Despite all of this good fortune, I still had yet to feel as if I had scored that one magical day. Bali had the crowds, we didn’t have all the knowledge for the Mentawai’s, and G-Land went flat on us. With one week remaining in my trip the surf was flat in Bali and every surfer in the country seemed to be wave-starved. I was reaching the end of my rope and had even considered flying back to LAX in hope of catching an early Pacific winter storm. That is how desperate I was.

With a small swell on the horizon, some surfers I met at G-Land pitched the idea to me of going to an out-of-the-way left reef break. It would require lots of travel and a boat to get there but the pay off could be worth it. Or we could get skunked.

Our gamble turned out to be the biggest jackpot of the trip. I’ll have to withhold the details of exactly where we ended up but this I can tell you: it was west of Bali where we found a shallow left hander that went on forever and threw out plenty of barrels on each ride. Every day we awoke to perfect empty waves ranging from chest high to overhead. The conditions were sweeter than a plate of yams with extra syrup. It was surreal to see those waves peeling endlessly with no one out. There wasn’t a bad vibe in the water with the few other surfers we met and everyone shared plenty of waves. I scored tons of barrels and became addicted to the view inside the green room. That last week was the best week of surfing I’d ever experienced, hands down. Personally, I also felt as if I had peaked at the right moment and ended up catching an 8ft. tube ride on the last day I could surf.

Some waves stay with you for weeks, months, even years and that is one wave I won’t be forgetting for a long time. I was giddy as can be. I had pushed myself physically and mentally, and felt as if I had accomplished my goal of vastly improving my surfing skills and knew I was ready to head home. Back in Bali, Damien and I exchanged goodbyes and I truly hope to see him one day in the future.


Making their way back to BaliAfter arriving in the U.S., I spent a few days on the West Coast catching up with some surfer friends who wanted to hear every painstaking detail of the trip.

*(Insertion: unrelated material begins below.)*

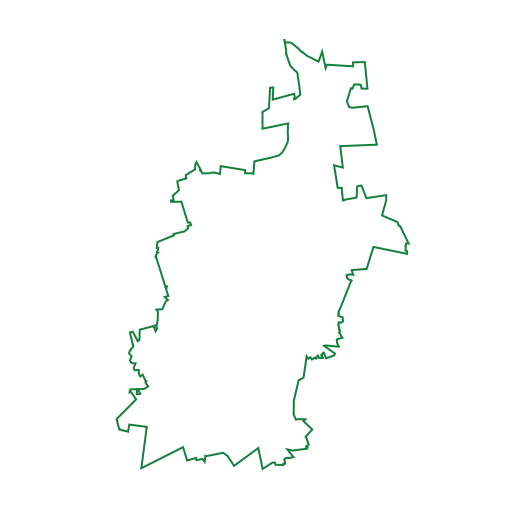 City of Johannesburg, Gauteng, South Africa (Mercator projection), rotated 175°
{"feature_id": "47623444B15418766532839", "entity_name": "City of Johannesburg", "entity_type": "district", "adm_level": 2, "iso_a3": "ZAF", "parent_name": "South Africa", "parent_adm1": "Gauteng", "projection": "mercator", "projection_center": [27.967, -26.215], "detail": "fine", "context": "isolated", "style": "outline", "palette": "green", "viewbox_px": 512, "rotation_deg": 175, "n_neighbors": 0, "source": "geoboundaries", "source_scale": "gbopen_adm2", "svg_char_len": 5864}
<svg xmlns="http://www.w3.org/2000/svg" viewBox="0 0 512 512"><g transform="rotate(175 256 256)"><path d="M388.7,54.6L345.3,71.9L342.4,58.3L333.4,60.0L333.0,57.8L327.1,58.5L325.1,55.5L323.8,61.2L323.5,60.9L305.8,62.8L301.8,59.3L296.1,48.9L270.4,64.5L268.0,43.3L257.5,48.8L255.1,48.5L254.8,46.3L247.3,45.5L247.2,46.2L247.1,46.4L246.8,46.7L246.4,46.8L246.2,46.7L245.7,46.5L245.6,46.3L245.3,46.6L245.2,46.8L245.1,47.4L245.1,47.9L245.2,48.2L245.2,49.6L245.3,50.2L245.6,50.9L245.4,51.3L245.2,51.5L243.0,52.1L242.1,52.3L240.9,51.7L236.2,52.4L241.6,60.6L236.4,59.0L222.4,59.6L221.7,59.7L221.3,60.9L222.7,61.5L222.6,62.0L222.2,62.2L221.5,62.5L220.8,62.9L219.8,63.8L220.9,67.0L221.6,70.3L222.4,71.4L215.1,78.3L223.1,87.4L221.1,89.0L228.1,89.8L230.5,89.5L231.4,92.1L232.2,94.8L232.3,94.9L231.0,107.8L231.0,108.3L224.3,128.6L219.3,130.6L214.3,151.6L213.0,149.1L210.6,150.4L209.3,148.0L206.1,149.8L205.0,148.5L204.8,148.6L203.3,150.5L203.6,151.2L203.0,151.5L202.0,149.0L198.5,148.6L198.1,148.8L198.9,150.6L199.3,150.5L199.5,151.5L199.2,151.7L199.4,152.0L197.5,153.2L197.6,153.5L197.0,153.8L194.9,148.0L186.9,150.2L185.8,151.9L196.1,160.6L194.8,160.9L181.4,158.4L181.2,158.7L181.7,159.0L181.9,159.2L182.0,159.8L182.4,161.0L182.3,161.3L182.4,161.6L182.8,162.7L182.9,162.9L182.8,163.9L182.9,164.5L182.6,164.7L182.8,165.7L182.4,166.0L177.0,167.1L178.4,169.3L179.1,171.5L179.7,172.1L179.4,172.2L179.3,172.3L179.3,172.6L179.4,172.9L179.5,173.2L179.4,173.7L179.2,173.8L179.2,174.0L178.9,174.5L179.0,174.7L179.6,175.3L179.8,175.7L179.7,176.0L179.3,176.8L179.2,177.0L179.5,177.5L179.5,177.8L179.9,178.3L179.9,178.7L179.8,179.2L179.9,179.6L179.7,179.6L179.7,179.8L179.9,180.1L179.9,180.5L179.7,180.8L179.6,181.3L179.6,181.5L179.6,182.3L179.2,182.6L179.0,182.8L178.8,182.7L178.6,182.8L178.4,182.7L177.4,182.3L176.9,182.2L176.3,182.5L175.4,183.3L175.0,183.4L175.0,184.2L174.9,184.3L175.0,184.8L175.3,185.3L175.0,186.3L174.9,186.9L175.1,187.5L179.2,189.1L178.5,191.1L179.1,191.4L178.2,194.1L178.3,194.3L177.3,195.3L163.3,223.0L162.9,223.2L163.1,223.5L164.1,224.0L164.7,224.0L165.0,224.1L165.8,224.8L166.5,225.3L166.9,225.9L167.2,226.7L167.2,227.1L167.5,227.4L167.5,227.6L167.3,228.2L167.3,228.3L167.2,228.2L167.0,228.6L166.7,228.7L166.4,229.4L163.6,229.4L162.7,229.3L160.9,228.8L161.9,233.6L146.9,233.5L138.2,254.8L105.3,245.0L105.0,247.7L106.6,248.4L105.9,253.0L106.1,253.1L105.5,255.3L103.8,255.5L102.9,255.2L109.4,272.2L110.4,273.2L110.1,273.3L111.6,274.8L112.0,277.4L126.9,285.4L121.5,300.0L121.0,305.3L141.0,304.0L144.8,317.0L149.1,316.7L150.7,305.5L163.7,304.2L163.8,303.6L164.1,303.6L164.4,303.7L164.5,303.8L164.6,304.2L164.6,305.1L164.7,316.4L168.7,316.8L168.7,317.3L170.3,339.6L161.8,336.5L162.5,358.1L125.9,356.4L127.7,371.5L131.7,395.5L146.9,395.3L150.2,396.2L152.0,402.1L146.8,414.9L145.2,414.3L143.3,418.3L138.7,417.9L137.4,417.5L137.3,417.2L137.1,417.1L136.9,417.3L136.6,417.2L136.3,413.6L130.4,412.9L130.7,439.7L142.4,440.5L142.8,436.5L168.6,440.4L170.3,437.0L172.3,453.8L176.6,444.4L176.8,444.2L187.8,451.0L192.0,455.2L192.4,455.0L194.9,457.6L194.9,458.1L195.6,458.7L195.9,459.3L196.3,459.5L199.0,462.2L199.2,462.7L199.3,462.8L199.8,463.0L201.7,464.8L202.2,465.1L203.1,465.6L204.5,466.0L205.1,466.0L208.5,466.1L208.7,468.7L208.9,468.7L208.0,458.2L208.4,455.5L208.4,454.5L207.9,454.3L208.1,453.8L205.6,443.6L205.3,442.7L204.8,442.0L201.5,437.7L201.1,437.3L199.8,436.2L199.5,435.8L198.7,434.1L198.6,433.6L198.7,432.1L197.9,418.8L198.0,419.4L197.9,414.2L197.7,413.0L199.1,412.0L199.2,411.8L201.9,410.0L202.3,409.6L202.7,409.2L204.4,408.8L204.4,409.5L203.5,410.3L203.8,414.3L224.1,410.6L225.7,410.4L224.1,422.4L227.3,422.4L229.4,407.8L230.2,402.2L237.0,398.9L238.4,382.2L212.4,385.3L212.7,384.5L212.6,383.8L213.0,382.6L213.1,381.8L212.9,381.3L212.8,380.6L213.3,379.2L213.4,378.0L213.7,376.7L213.6,372.3L213.8,369.9L214.4,367.2L215.0,365.7L215.7,364.7L216.9,362.4L219.4,358.6L220.2,357.7L221.2,356.6L223.7,354.7L224.1,354.3L233.3,352.5L238.3,351.9L245.6,350.9L247.4,350.7L249.3,350.4L251.4,338.1L252.6,338.6L259.7,339.4L259.4,342.5L283.3,348.6L284.8,340.8L289.1,342.5L289.4,342.4L290.8,342.6L290.8,342.8L292.6,342.9L295.9,342.5L302.1,343.0L303.1,344.6L304.2,346.3L303.5,346.5L307.1,354.7L308.6,352.3L309.1,347.6L318.9,342.7L319.0,340.9L318.9,341.0L318.6,339.4L327.7,337.5L327.9,336.5L327.0,328.3L333.6,323.3L333.5,322.1L333.2,318.6L335.8,318.8L335.8,317.3L325.6,316.6L321.0,295.3L318.6,295.0L318.0,292.4L320.0,292.2L321.5,291.7L321.1,289.8L321.3,289.4L325.1,286.7L328.9,286.2L336.2,285.1L336.1,283.7L353.0,278.5L353.3,276.9L353.3,276.7L353.4,276.4L354.1,272.7L352.7,272.6L353.3,270.0L354.2,269.0L354.3,267.4L353.9,267.4L355.2,266.2L356.0,264.3L355.6,264.3L355.6,262.4L355.3,262.4L348.9,233.1L347.5,233.7L347.4,233.5L348.0,231.7L348.2,231.3L348.5,231.1L346.8,223.8L350.4,223.2L347.7,219.8L348.1,219.7L349.9,218.5L351.4,215.8L351.6,215.8L353.0,212.7L353.5,211.9L354.1,211.1L360.0,211.3L360.0,211.2L359.2,211.2L359.2,210.3L358.7,209.6L358.6,209.3L358.7,207.3L359.5,200.9L359.7,199.9L361.1,195.6L362.1,195.6L360.7,192.5L362.6,189.9L363.6,193.5L364.3,194.2L364.2,194.2L364.0,195.2L378.2,192.7L379.5,182.5L381.2,181.4L385.4,191.4L388.3,190.8L386.1,176.5L389.4,173.2L389.3,172.9L390.1,172.3L391.0,170.2L388.8,167.2L388.6,167.0L390.7,163.0L389.2,160.1L385.3,159.6L387.7,155.0L386.8,152.7L382.7,152.7L383.0,149.0L381.9,146.1L379.3,147.6L377.0,141.5L376.1,140.9L377.2,139.5L374.7,135.5L379.1,133.3L384.8,133.6L385.1,133.7L384.9,132.6L384.9,132.3L384.9,132.1L384.8,131.9L384.5,131.6L383.3,129.3L383.2,128.9L383.3,128.8L383.6,128.6L384.2,128.6L386.4,128.6L386.9,128.8L386.1,133.7L392.9,134.1L393.8,131.3L392.6,131.7L387.9,123.6L391.9,120.2L404.7,109.4L408.6,106.2L408.7,105.9L409.1,105.7L407.3,95.1L406.8,95.1L405.9,94.8L404.3,94.0L403.5,93.7L402.1,93.3L401.4,93.1L400.9,92.9L399.7,92.6L398.8,92.1L396.9,99.1L379.7,95.3L388.7,54.6Z" fill="none" stroke="#15803d" stroke-width="2"/></g></svg>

As if my luck hadn’t been good enough already, a friend gave me a used 6’2” for free. Another five hour plane ride and I was back in Atlanta with my little lady. The end of the road for my two month’s off had come and I was thankful for the experience but also glad to be home. Now I’m back in Cubeville, five hours from the nearest coast but personally I’d rather surf far away exotic destinations every few months than local beach breaks every week. The trade off I’ve made has its ups and downs but that is the path I’ve chosen for the time being. In case you are wondering, I’m already planning my annual California winter trip and my next major excursion…South Africa? Mentawai’s? Time to make another choice.

P.S. I want to thank Melody Robinson for being who she is and for being so understanding.